__WHAT IS NEEDED__:
In the text on stopping bullying, why might parents and teachers not realize how much bullying happens at school? Answer in one to three sentences.

__TEXT BLOCK__:

Whether they're in the office or on the playground, bullies have some kind of advantage over the people around them, which can come from physical strength, intimidation, popularity or a sense of authority. School-age bullies are a perfect example: They're usually bigger or older than their peers, or they may have a higher social standing than most of the class. Their bullying may take the form of physical aggression, threats or initiation. Or, it may rely on social pressures such as excluding certain children from play or humiliating classmates in front of their peers.
The child being bullied is usually powerless to stop the torment. But sometimes, bullied children find the strength to stand up for themselves. Jaylen Arnold is one such person. Jaylen has Tourette syndrome, a condition that causes tics -- sudden, repetitive physical movements or verbal outbursts. Jaylen became a target of bullying after moving to a new school, and he eventually started a Web site that's grown into a national campaign: Jaylens Challenge/Bullying No Way!
In this article, we'll learn five ways bullying can be stopped, as well as learn some misperceptions that allow it to exist in the first place.
5: Look for Bullying
Parents and teachers may be unaware of how much bullying goes on in the typical school environment: Most bullies are skilled at keeping their behavior off of authority figures' radar. Teachers aren't likely to see incidents that happen in isolated stairwells, online, or in notes and slam books that are passed from student to student.
Although a shortage of adult supervision can make it easier for bullying to go unnoticed, it occurs in schools of all sizes and among every race and class. It starts as early as preschool and seems to spike in frequency (as well as random targeting) during middle school. The youngest bullies may be admired for their toughness, but as they get older, their peers start to view them with disdain.

__ENTRIES PROVIDED__:
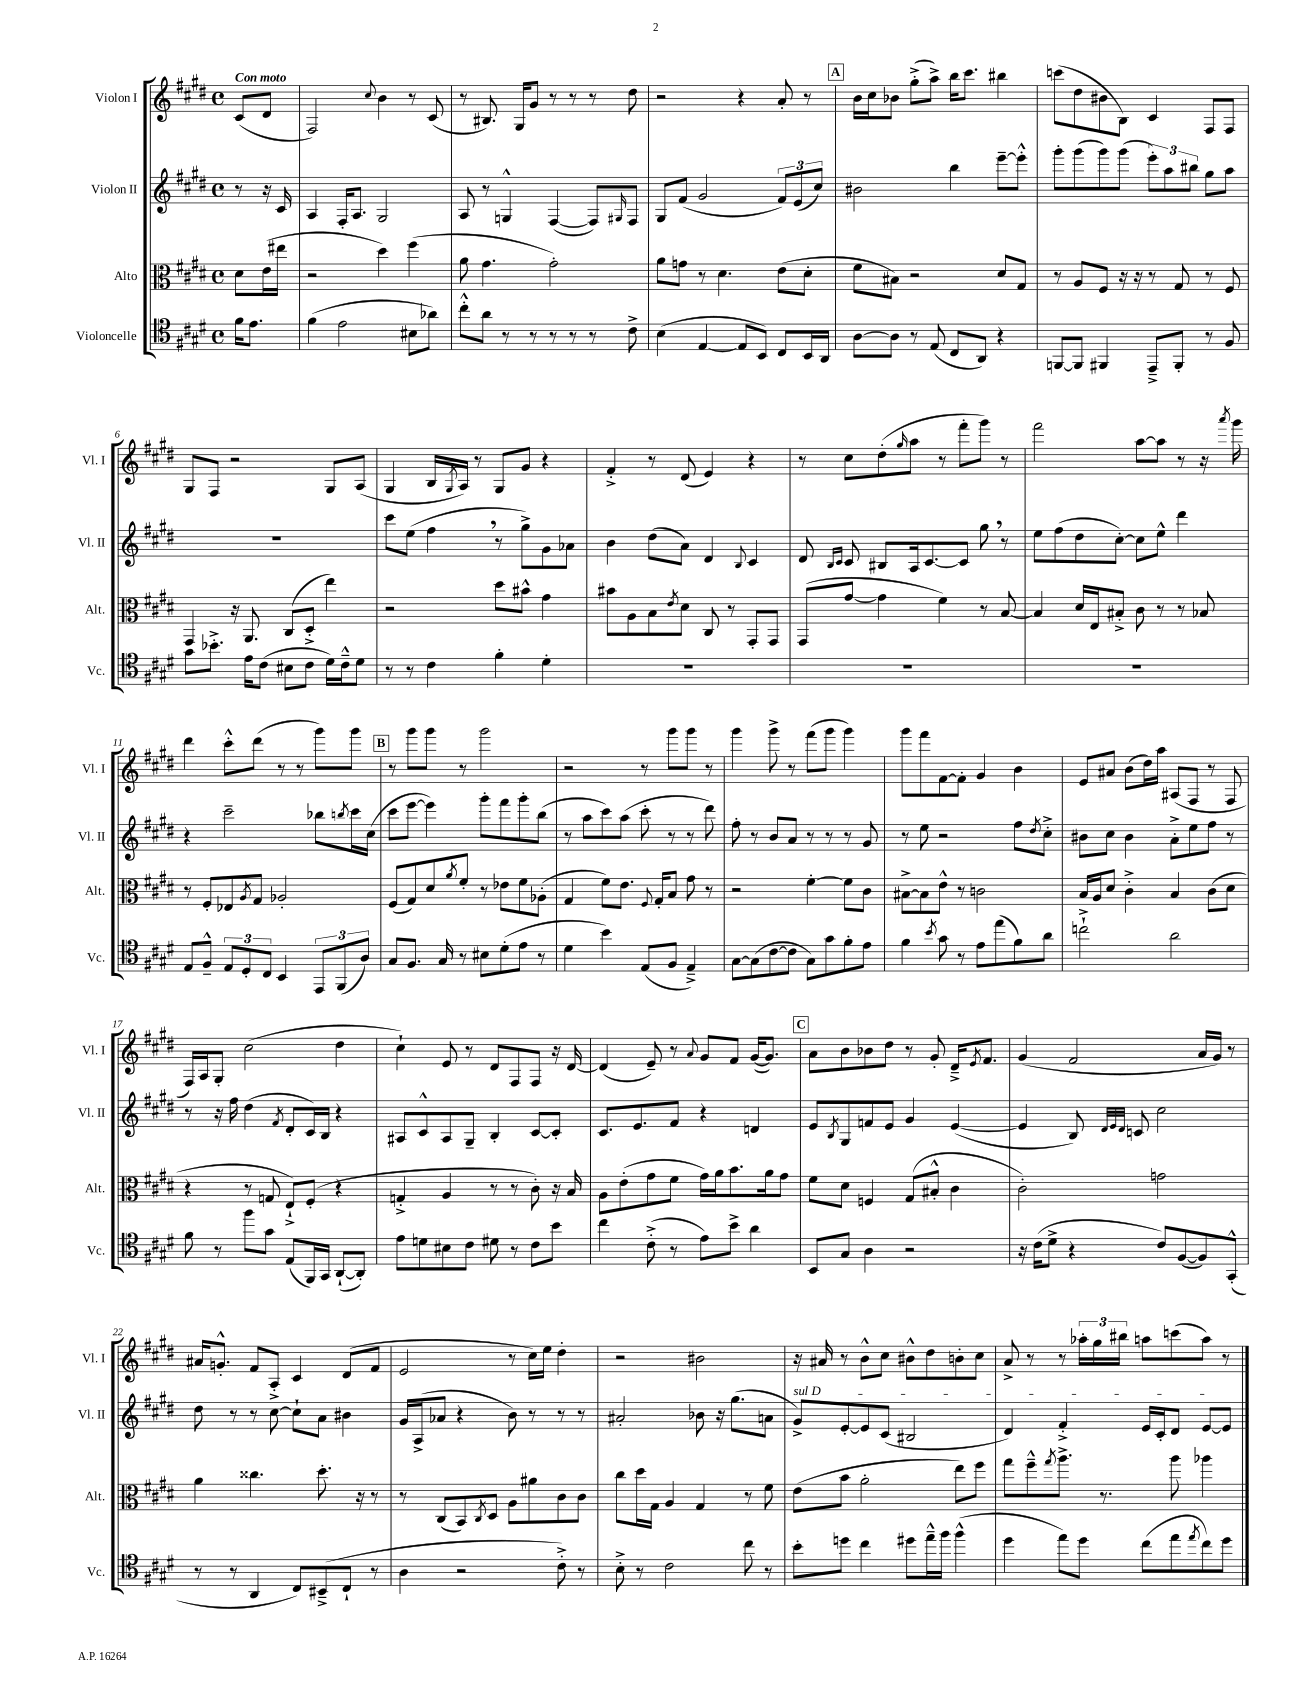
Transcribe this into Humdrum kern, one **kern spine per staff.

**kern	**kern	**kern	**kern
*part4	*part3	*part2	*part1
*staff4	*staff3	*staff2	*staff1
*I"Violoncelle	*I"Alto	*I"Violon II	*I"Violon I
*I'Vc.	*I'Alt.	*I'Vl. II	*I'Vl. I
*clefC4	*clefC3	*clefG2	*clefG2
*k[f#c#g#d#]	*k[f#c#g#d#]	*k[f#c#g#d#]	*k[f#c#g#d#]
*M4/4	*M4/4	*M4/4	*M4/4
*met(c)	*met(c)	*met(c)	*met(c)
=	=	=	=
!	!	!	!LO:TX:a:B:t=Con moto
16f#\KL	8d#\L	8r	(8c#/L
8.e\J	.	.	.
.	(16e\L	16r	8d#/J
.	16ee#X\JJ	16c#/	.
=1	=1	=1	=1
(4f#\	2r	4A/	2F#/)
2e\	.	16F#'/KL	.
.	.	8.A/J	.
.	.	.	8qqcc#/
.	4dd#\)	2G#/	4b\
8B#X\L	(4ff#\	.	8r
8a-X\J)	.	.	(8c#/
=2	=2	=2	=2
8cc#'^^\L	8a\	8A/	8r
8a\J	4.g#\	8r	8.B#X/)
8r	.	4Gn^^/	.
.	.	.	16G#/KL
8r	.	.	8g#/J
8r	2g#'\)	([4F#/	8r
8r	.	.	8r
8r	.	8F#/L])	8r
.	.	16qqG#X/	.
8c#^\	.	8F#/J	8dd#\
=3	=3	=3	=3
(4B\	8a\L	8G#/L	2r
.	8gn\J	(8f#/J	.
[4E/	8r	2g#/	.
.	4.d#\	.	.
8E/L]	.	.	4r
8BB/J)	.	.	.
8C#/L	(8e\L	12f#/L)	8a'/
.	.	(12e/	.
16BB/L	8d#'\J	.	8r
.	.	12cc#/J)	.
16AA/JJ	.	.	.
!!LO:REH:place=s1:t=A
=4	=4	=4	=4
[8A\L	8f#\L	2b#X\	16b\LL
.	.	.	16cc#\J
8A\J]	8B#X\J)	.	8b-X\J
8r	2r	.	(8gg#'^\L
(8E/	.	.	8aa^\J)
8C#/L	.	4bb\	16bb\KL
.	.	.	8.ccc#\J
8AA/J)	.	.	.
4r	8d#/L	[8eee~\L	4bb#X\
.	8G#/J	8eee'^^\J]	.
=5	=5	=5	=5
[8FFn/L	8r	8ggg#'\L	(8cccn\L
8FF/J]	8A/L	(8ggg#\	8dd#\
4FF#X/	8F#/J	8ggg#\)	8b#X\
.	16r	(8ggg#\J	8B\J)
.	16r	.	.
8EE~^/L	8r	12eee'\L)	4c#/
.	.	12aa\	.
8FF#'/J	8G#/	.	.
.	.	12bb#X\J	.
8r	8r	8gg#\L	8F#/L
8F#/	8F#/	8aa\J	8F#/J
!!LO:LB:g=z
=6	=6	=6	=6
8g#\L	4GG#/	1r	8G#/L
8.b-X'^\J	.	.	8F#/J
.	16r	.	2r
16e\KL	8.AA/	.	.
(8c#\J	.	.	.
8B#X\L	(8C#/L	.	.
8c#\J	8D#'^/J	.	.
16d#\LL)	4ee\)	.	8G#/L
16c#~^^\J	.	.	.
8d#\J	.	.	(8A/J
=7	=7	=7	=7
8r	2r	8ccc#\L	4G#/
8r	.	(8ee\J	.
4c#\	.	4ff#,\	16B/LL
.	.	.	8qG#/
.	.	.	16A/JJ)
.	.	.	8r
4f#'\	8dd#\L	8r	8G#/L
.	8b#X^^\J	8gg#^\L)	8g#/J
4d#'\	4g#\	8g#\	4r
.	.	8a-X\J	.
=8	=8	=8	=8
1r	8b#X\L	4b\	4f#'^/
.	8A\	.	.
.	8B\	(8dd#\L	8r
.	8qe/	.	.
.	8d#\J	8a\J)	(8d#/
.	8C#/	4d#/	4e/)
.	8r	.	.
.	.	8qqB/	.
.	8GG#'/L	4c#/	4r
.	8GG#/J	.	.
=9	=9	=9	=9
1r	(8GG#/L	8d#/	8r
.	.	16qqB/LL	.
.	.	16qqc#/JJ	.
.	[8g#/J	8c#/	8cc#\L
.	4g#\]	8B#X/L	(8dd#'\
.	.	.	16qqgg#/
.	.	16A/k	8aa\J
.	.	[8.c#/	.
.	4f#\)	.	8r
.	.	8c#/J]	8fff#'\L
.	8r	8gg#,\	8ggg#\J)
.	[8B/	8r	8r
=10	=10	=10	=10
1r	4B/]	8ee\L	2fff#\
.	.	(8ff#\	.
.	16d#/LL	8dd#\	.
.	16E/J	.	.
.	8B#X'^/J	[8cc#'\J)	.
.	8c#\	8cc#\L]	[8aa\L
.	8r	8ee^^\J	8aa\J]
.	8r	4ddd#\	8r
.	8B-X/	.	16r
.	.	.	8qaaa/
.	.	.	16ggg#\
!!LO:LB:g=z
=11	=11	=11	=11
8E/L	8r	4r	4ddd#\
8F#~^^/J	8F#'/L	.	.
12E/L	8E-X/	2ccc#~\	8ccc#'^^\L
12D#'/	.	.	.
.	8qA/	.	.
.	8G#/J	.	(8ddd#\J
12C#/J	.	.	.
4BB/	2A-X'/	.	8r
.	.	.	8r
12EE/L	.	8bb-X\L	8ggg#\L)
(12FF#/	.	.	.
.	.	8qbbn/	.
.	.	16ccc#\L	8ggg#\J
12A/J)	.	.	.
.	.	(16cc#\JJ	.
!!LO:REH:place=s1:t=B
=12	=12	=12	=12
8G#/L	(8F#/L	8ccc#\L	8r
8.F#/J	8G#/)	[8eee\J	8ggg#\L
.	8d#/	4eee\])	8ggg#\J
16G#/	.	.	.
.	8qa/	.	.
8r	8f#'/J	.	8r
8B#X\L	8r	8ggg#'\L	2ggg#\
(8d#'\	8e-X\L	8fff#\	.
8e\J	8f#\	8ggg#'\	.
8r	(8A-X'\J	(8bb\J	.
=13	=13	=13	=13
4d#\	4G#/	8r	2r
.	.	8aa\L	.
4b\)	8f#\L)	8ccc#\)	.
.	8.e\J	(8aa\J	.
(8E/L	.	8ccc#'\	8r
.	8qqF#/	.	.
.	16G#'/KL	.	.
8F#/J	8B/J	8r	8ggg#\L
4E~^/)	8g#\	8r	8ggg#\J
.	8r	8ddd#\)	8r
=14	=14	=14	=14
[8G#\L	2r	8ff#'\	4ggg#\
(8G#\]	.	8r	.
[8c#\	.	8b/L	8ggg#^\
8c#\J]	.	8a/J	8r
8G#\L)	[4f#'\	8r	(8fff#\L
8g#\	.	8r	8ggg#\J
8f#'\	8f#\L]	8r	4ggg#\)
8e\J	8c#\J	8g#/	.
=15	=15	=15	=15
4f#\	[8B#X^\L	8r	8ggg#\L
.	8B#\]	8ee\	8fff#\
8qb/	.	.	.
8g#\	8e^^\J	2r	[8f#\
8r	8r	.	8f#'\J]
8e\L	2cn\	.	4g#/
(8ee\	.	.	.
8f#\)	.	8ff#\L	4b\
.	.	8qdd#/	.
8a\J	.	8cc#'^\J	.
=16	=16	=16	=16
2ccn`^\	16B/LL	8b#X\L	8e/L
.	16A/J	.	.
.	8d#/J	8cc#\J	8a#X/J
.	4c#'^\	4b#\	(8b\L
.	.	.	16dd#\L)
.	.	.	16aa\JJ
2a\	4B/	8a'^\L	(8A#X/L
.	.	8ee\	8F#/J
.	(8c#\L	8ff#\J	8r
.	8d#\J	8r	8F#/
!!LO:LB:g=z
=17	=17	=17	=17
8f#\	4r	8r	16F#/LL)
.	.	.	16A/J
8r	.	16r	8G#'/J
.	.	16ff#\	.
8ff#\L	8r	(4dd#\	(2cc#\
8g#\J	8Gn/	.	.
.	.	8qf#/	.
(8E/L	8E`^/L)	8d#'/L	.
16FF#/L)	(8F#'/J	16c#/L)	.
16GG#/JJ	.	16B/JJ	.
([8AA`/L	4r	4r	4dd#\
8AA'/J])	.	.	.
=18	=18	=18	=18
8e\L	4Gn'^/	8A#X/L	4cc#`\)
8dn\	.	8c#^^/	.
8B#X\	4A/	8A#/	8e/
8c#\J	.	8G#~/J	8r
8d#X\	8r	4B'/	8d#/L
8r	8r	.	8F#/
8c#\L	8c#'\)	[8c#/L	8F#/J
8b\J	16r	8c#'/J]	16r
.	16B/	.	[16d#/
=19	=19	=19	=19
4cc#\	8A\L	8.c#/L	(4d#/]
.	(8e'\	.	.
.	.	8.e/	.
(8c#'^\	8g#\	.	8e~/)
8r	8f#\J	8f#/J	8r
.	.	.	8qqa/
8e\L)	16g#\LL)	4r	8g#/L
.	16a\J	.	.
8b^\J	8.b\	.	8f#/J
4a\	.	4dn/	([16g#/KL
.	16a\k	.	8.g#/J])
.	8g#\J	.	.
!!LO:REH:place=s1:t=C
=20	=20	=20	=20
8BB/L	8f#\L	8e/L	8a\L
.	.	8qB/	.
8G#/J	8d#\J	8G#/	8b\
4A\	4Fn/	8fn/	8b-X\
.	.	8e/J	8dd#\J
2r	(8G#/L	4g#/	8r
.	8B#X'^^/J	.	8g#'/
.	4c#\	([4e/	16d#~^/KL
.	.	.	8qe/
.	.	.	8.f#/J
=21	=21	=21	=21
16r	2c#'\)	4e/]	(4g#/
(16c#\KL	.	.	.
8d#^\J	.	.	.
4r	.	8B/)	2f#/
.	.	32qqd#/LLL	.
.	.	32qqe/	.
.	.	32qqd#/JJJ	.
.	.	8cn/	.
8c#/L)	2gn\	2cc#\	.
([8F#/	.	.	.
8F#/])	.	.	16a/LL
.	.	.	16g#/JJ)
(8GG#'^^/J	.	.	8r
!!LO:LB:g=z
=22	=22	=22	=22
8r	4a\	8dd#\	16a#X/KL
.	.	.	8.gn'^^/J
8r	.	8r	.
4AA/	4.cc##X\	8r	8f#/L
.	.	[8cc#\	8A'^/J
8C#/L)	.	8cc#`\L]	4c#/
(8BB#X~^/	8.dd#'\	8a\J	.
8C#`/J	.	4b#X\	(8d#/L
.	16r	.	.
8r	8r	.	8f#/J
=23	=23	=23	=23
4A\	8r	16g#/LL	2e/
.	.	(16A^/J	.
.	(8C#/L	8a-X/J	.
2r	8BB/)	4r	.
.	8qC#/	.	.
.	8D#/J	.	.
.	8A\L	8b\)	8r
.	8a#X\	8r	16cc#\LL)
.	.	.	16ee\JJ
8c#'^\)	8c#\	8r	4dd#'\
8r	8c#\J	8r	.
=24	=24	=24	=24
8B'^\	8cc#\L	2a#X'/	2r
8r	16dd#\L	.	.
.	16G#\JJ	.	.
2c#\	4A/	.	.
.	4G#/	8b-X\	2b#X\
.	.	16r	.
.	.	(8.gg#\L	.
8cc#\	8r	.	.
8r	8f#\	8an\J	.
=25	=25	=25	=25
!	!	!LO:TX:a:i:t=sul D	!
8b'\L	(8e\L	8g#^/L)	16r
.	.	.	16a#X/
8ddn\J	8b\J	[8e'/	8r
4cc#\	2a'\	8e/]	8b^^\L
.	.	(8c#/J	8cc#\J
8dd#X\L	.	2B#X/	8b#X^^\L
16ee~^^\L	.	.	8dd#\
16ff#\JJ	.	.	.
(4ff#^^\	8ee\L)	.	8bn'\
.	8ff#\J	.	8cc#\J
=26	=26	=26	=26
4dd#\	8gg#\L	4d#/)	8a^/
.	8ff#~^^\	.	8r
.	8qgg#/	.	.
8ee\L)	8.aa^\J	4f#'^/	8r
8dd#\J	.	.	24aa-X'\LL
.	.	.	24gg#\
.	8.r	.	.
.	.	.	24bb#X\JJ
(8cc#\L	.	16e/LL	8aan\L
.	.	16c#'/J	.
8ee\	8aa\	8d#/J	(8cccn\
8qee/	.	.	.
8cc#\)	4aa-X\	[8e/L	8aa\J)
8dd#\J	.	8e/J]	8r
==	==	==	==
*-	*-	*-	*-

__OUTPUT OF THE TASK__:
Most bullies are skilled at keeping their behavior off authority figures' radar. Teachers aren't likely to see incidents that happen in isolated stairwells, online, or in notes and slam books passed from student to student.